The first part of the half marathon course is paved and then we turned and ran on packed dirt; it was a nice change. The trees displayed their colors boldly and the scenery took our minds of the pain. 

We finished, got our medal, and changed out of our wet clothes as fast as we could. It was a good day to run and later appreciate the warmth of dry clothes.

Monday Motivation, making plans

This weekend I signed up for the Philadelphia Marathon; a marathon I have been wanting to do for a long time. I almost signed up for Umstead but didn’t get in; a 100 mile race in April in North Carolina.

This week I start a new training block getting ready for a few marathons. The training plan has me biking twice a week which I’m excited for since it’s the best time of year to bike.

My next race is September 22 – Kismet. I’m excited to run/hike it since it’s billed as being very difficult and I haven’t spent much time over by Conway since I moved back to New Hampshire. I’ve never hiked Moat or Cathedral Ledge.

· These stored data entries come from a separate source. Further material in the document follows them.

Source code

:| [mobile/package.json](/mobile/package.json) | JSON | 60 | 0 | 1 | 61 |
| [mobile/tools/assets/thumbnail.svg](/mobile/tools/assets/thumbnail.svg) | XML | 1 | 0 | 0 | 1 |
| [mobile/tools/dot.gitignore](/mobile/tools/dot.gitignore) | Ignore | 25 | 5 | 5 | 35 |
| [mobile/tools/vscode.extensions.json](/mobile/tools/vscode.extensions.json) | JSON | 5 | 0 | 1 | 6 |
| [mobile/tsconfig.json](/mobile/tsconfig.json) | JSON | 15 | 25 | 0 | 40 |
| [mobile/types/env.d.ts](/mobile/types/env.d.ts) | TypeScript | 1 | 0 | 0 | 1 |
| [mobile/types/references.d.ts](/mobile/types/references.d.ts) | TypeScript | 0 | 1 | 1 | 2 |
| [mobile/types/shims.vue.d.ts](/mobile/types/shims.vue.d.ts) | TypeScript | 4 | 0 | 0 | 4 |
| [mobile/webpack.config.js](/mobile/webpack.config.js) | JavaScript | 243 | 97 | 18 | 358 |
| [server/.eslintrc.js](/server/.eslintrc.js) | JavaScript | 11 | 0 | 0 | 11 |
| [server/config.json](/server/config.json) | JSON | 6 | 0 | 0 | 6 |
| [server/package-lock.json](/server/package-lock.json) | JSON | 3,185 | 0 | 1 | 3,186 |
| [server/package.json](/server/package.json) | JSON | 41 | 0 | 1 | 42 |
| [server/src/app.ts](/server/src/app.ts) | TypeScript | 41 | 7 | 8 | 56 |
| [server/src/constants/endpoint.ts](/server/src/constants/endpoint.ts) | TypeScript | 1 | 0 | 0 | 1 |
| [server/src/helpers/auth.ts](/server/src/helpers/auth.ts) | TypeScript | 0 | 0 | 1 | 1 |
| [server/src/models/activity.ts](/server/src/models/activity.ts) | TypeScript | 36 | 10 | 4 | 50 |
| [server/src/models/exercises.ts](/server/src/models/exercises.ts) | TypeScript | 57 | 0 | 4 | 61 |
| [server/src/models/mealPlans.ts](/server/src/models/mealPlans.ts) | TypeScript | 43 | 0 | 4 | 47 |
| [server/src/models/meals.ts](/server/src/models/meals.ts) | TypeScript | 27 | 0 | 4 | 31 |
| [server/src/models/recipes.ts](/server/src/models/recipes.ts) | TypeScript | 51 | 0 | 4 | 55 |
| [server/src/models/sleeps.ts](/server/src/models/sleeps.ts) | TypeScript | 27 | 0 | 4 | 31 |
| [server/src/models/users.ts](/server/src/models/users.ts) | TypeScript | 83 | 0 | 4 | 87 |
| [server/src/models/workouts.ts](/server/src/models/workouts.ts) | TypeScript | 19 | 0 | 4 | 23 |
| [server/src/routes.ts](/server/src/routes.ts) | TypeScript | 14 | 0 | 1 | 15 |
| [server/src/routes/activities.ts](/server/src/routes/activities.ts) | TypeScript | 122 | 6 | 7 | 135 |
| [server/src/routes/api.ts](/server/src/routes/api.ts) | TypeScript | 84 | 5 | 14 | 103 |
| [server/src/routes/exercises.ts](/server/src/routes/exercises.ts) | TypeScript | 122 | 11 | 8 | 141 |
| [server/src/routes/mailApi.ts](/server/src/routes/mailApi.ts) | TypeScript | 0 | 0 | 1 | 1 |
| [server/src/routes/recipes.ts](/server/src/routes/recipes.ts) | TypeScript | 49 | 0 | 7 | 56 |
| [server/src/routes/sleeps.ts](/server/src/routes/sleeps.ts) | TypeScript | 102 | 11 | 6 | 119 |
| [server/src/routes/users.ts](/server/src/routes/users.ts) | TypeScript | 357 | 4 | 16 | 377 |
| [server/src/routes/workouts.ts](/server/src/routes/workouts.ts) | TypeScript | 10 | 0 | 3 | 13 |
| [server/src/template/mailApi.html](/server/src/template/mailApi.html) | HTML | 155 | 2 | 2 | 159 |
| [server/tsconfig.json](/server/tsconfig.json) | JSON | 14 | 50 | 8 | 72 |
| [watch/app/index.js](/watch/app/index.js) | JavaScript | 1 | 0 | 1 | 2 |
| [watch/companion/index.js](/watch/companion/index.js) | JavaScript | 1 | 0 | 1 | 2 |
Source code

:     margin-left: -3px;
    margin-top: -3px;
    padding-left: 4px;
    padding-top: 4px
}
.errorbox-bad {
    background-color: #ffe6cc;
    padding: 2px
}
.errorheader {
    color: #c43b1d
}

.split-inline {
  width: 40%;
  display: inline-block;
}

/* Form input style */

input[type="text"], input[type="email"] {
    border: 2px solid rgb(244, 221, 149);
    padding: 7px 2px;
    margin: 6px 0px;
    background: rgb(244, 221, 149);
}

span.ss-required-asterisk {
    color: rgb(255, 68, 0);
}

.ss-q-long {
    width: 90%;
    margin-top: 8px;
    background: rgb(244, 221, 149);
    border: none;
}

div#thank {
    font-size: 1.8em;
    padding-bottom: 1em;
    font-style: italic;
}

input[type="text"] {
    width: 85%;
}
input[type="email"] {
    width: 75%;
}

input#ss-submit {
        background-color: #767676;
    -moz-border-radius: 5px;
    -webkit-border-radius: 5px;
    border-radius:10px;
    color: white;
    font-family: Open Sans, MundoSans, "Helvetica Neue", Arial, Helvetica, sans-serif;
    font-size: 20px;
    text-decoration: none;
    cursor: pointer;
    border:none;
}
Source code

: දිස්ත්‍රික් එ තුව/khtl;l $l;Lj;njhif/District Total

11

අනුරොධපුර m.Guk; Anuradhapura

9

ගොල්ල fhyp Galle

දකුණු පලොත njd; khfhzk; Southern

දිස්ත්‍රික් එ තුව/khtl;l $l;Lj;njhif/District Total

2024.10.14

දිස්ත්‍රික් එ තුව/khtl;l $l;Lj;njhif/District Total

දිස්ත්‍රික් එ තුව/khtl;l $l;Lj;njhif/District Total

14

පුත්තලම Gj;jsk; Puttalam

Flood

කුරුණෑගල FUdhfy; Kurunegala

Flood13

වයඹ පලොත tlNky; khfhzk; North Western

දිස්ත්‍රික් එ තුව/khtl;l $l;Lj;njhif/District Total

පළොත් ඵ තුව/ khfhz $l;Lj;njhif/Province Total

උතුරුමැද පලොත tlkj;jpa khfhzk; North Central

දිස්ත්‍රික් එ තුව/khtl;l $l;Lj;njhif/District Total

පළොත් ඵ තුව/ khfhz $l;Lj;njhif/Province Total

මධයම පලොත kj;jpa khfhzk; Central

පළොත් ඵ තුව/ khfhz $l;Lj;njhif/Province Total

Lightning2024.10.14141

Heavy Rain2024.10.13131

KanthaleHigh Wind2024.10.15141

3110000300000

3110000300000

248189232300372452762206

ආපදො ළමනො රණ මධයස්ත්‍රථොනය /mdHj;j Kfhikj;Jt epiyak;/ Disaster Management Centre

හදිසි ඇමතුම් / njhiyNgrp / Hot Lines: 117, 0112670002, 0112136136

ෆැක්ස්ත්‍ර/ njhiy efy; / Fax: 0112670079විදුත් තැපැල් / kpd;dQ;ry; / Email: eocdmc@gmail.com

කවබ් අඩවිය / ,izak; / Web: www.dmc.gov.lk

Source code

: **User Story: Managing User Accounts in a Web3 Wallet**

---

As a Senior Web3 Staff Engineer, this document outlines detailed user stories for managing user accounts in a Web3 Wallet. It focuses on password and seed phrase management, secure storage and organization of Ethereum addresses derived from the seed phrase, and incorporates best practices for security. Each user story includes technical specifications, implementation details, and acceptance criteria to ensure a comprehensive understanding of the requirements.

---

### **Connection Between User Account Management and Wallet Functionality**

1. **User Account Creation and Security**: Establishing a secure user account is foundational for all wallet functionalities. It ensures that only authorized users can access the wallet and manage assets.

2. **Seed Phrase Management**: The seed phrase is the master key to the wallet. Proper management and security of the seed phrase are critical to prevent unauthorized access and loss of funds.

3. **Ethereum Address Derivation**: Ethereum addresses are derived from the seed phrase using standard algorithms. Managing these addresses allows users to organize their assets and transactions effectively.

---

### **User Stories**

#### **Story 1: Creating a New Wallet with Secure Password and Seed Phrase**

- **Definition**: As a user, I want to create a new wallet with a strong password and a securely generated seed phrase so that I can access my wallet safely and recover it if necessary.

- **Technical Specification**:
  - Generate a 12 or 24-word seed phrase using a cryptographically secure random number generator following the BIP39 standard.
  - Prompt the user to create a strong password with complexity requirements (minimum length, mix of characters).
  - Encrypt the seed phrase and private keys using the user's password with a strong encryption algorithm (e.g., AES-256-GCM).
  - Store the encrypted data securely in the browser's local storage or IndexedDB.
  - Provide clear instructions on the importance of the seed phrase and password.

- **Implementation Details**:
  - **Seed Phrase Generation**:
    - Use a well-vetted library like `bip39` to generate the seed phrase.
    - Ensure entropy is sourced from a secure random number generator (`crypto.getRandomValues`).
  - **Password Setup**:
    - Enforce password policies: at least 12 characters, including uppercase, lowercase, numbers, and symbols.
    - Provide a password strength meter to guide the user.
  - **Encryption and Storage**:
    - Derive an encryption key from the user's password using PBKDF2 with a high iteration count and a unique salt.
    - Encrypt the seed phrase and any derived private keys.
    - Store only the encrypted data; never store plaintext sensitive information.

Top Notch Off Road Triathlon Race Report

Today was my first off road triathlon since Xterra Indian Peaks in 2009. I used no technology during the entire race except the photo at the beginning. I forgot my watch at home.

Bike:
Unlike most off-road tris the Top Notch triathlon started with a bike. The bike was 6.5 miles and the first half was on a road and uphill! Then we turned onto some single track for about 3 miles. It was hard. My heart was beating through my chest but felt great on the short downhill.

Swim:
The swim in Echo Lake was glorious. The water was so clear and I could see a crawfish-like critter scatter around the bottom. I have only swam once in the last four months so I wasn’t really prepared to swim ½ mile but it was a great cool down after the bike. 

Run:
As soon as I exited the cool waters, I began the hike up Cannon Mountain. I thought it would be more runnable but it was not. I felt like it was good Hope-Pass-training; endless steep uphill. 

At the top there were beautiful views of Franconia Notch where I hiked last weekend. Since I was in the self-supported Iron category (I completed all legs, instead of a relay), I had to figure out how to get back to my bike, then bike back to my car in the town of Franconia. So I took the Tram down, ran the trail by the lake to get to my bike and asked a few people along the way if I was heading the right way (I didn’t have my phone). Even with no phone I got back successfully. See we can make it through a race with out a phone. Seriously, a guy behind me was Facetiming someone. Luckily, the miles back to the car were downhill.

2nd in my age group, baby!

Such a fun, hard day. Tonight I’m hiking Kearsarge, hoping to get some nighttime hiking in and then a run tomorrow – then it’s taper time! 11 days until I leave for Colorado. 14 days to race day!